La nomination donc de cet individu constitue une gifle pour toutes les organisations des droits de l’homme nationales et internationales et sa réhabilitation confirme une fois de plus, le vrai visage du pouvoir mauritanien, donc il a comme priorité, pour lui, de couvrir les esclavagistes et leur assurer la récompense au lieu de la sanction.

Quelle utilité, représente, aujourd’hui, la présence de ce Faqih à la Présidence d’un pays vice-président de la commission internationale des droits de l’hommes ???

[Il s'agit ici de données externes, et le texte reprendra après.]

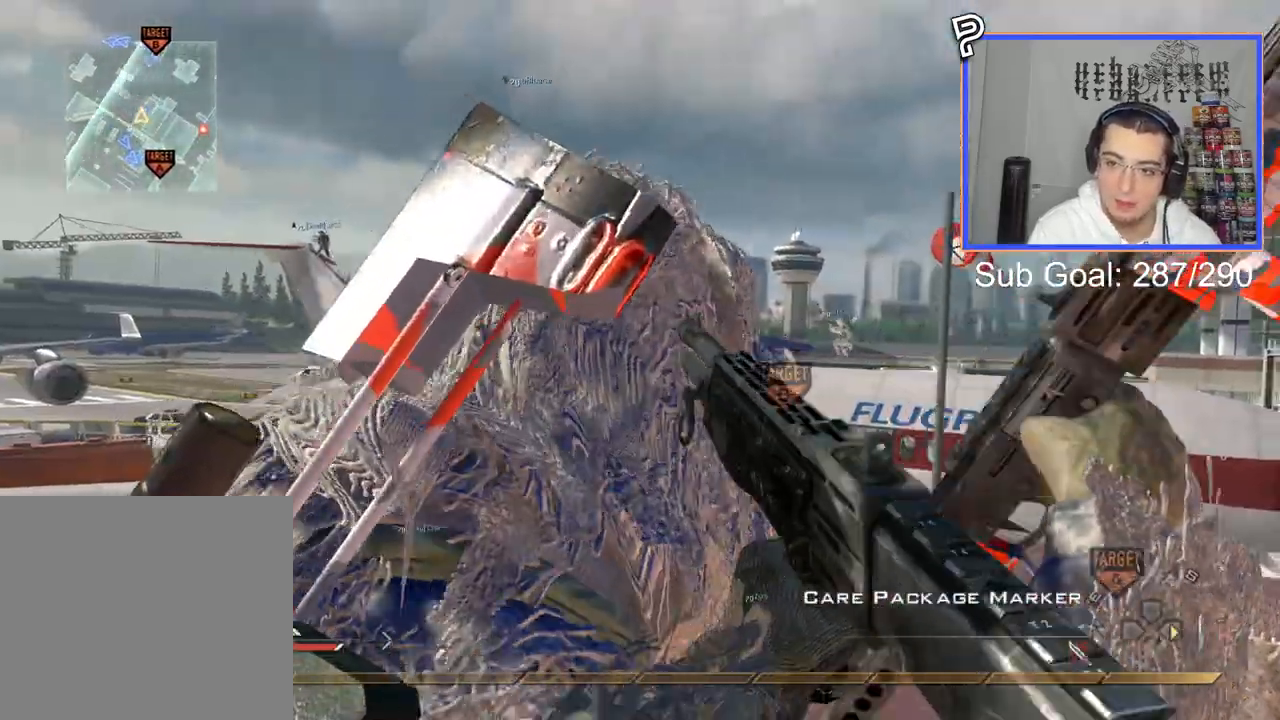
{"buttons": [], "left_stick": "up-right", "right_stick": "center", "events": [[100, "left_stick", "up-right"], [233, "TRIANGLE", "down"], [300, "TRIANGLE", "up"], [317, "left_stick", "center"], [400, "left_stick", "up"], [483, "left_stick", "up-right"]]}
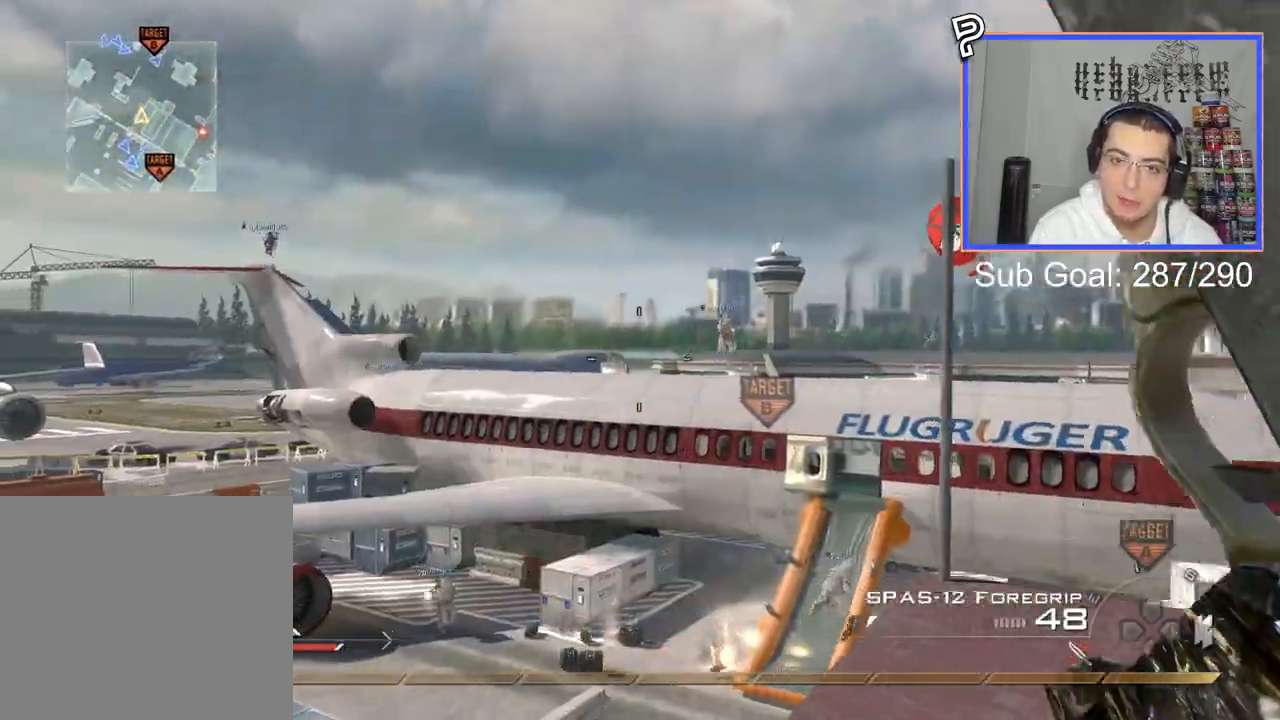
{"buttons": ["DPAD_RIGHT"], "left_stick": "center", "right_stick": "center", "events": [[84, "left_stick", "center"], [150, "SQUARE", "down"], [267, "SQUARE", "up"], [451, "DPAD_RIGHT", "down"]]}
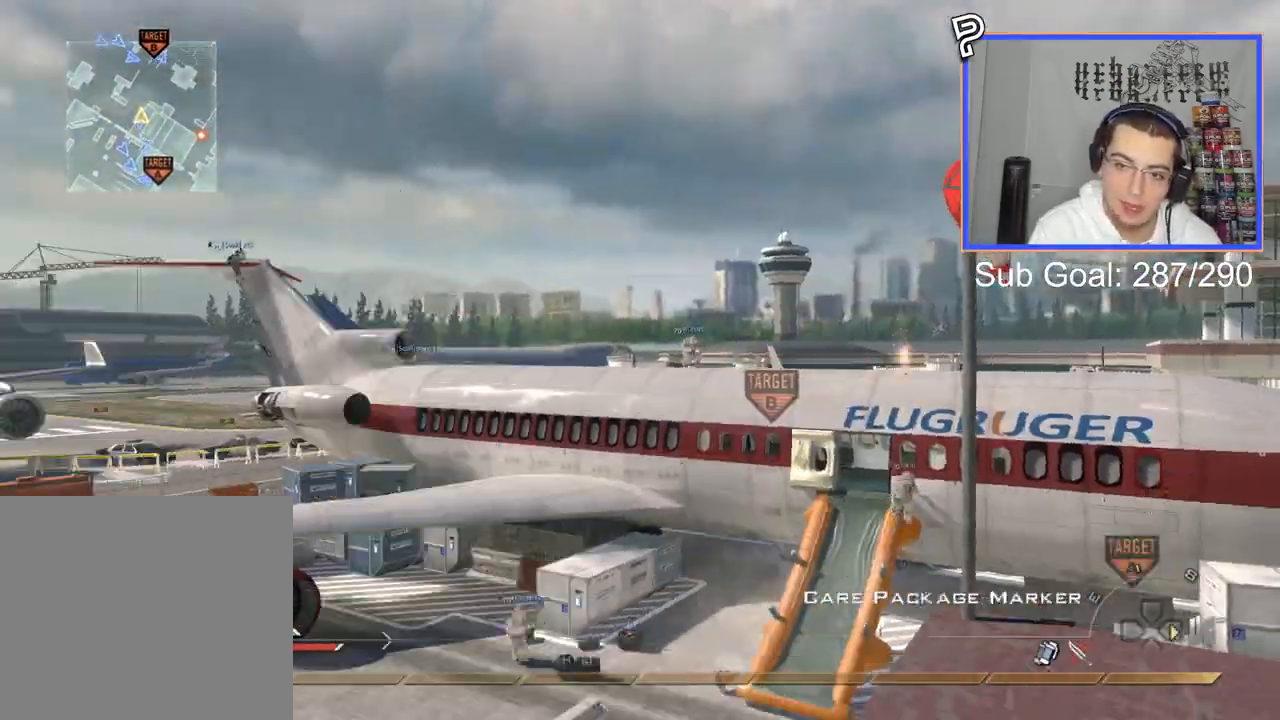
{"buttons": [], "left_stick": "center", "right_stick": "center", "events": [[33, "DPAD_RIGHT", "up"], [233, "left_stick", "down"], [350, "left_stick", "center"]]}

Hélas, la réalité crève les yeux : nous sommes confrontés à un système ; en ce sens, il est complémentaire et solidaire; sa vocation à produire de l’impunité s’aiguise au fil de la dynamique anti-esclavagiste .Il développe ainsi ses facultés d’évitement et de résistance, au grand jour et sans aucune vergogne. A présent, il dispose d’un conseiller du Prince.

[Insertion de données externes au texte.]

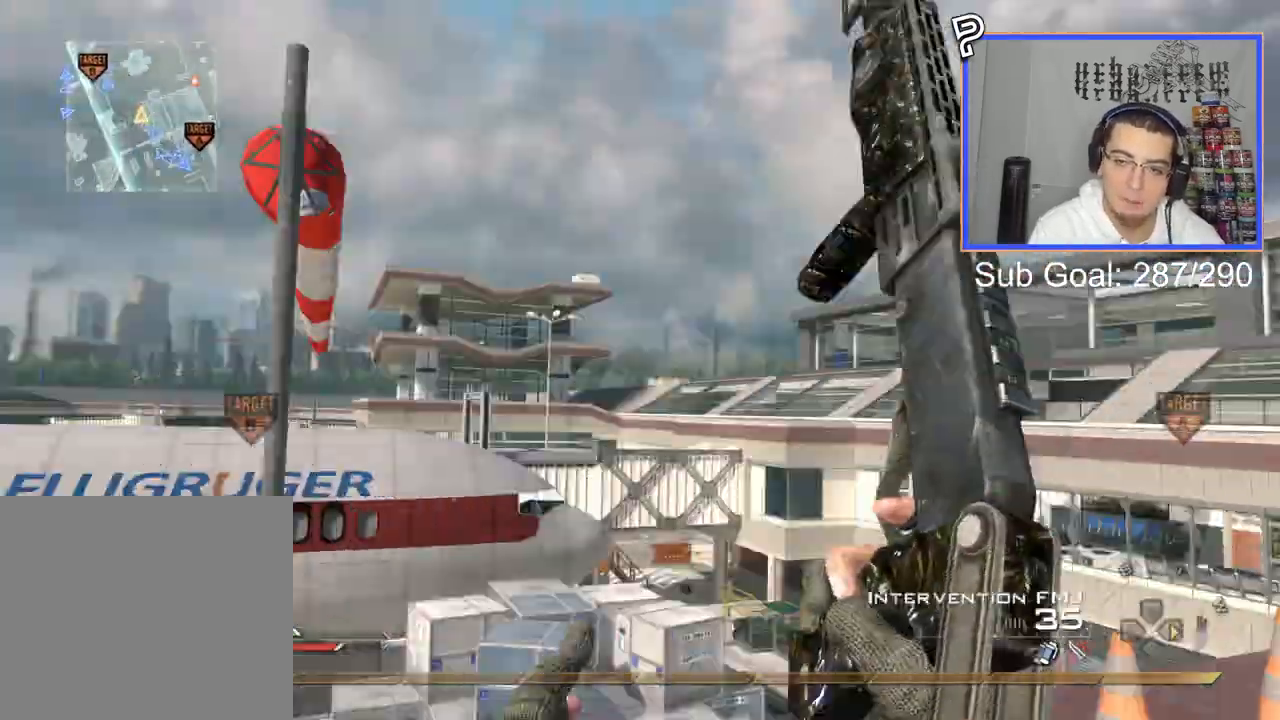
{"buttons": ["R2"], "left_stick": "up-left", "right_stick": "right", "events": [[16, "left_stick", "center"], [33, "CROSS", "down"], [33, "TRIANGLE", "up"], [33, "right_stick", "right"], [100, "TRIANGLE", "down"], [133, "CROSS", "up"], [183, "TRIANGLE", "up"], [350, "left_stick", "up-left"], [400, "R2", "down"], [400, "SQUARE", "down"], [483, "SQUARE", "up"]]}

                                                                                                           En conséquence, IRA Mauritanie :

1 – Exprime sa grande déception et indignation devant la nomination de ce Faqih qui a déclaré sur les ondes de la radio nationale son hostilité à l’égard des Hratin et l’attachement au droit à l’esclavage ;

3- Lance un appel pressant, à tous les Hratin et abolitionnistes, de se montrer vigilants quant aux conséquences de cette décision et de faire un bloc contre les campagnes de blasphème – et de génocide, que les segments esclavagistes préparent grâce à leur mainmise croissante sur la Présidence de la République.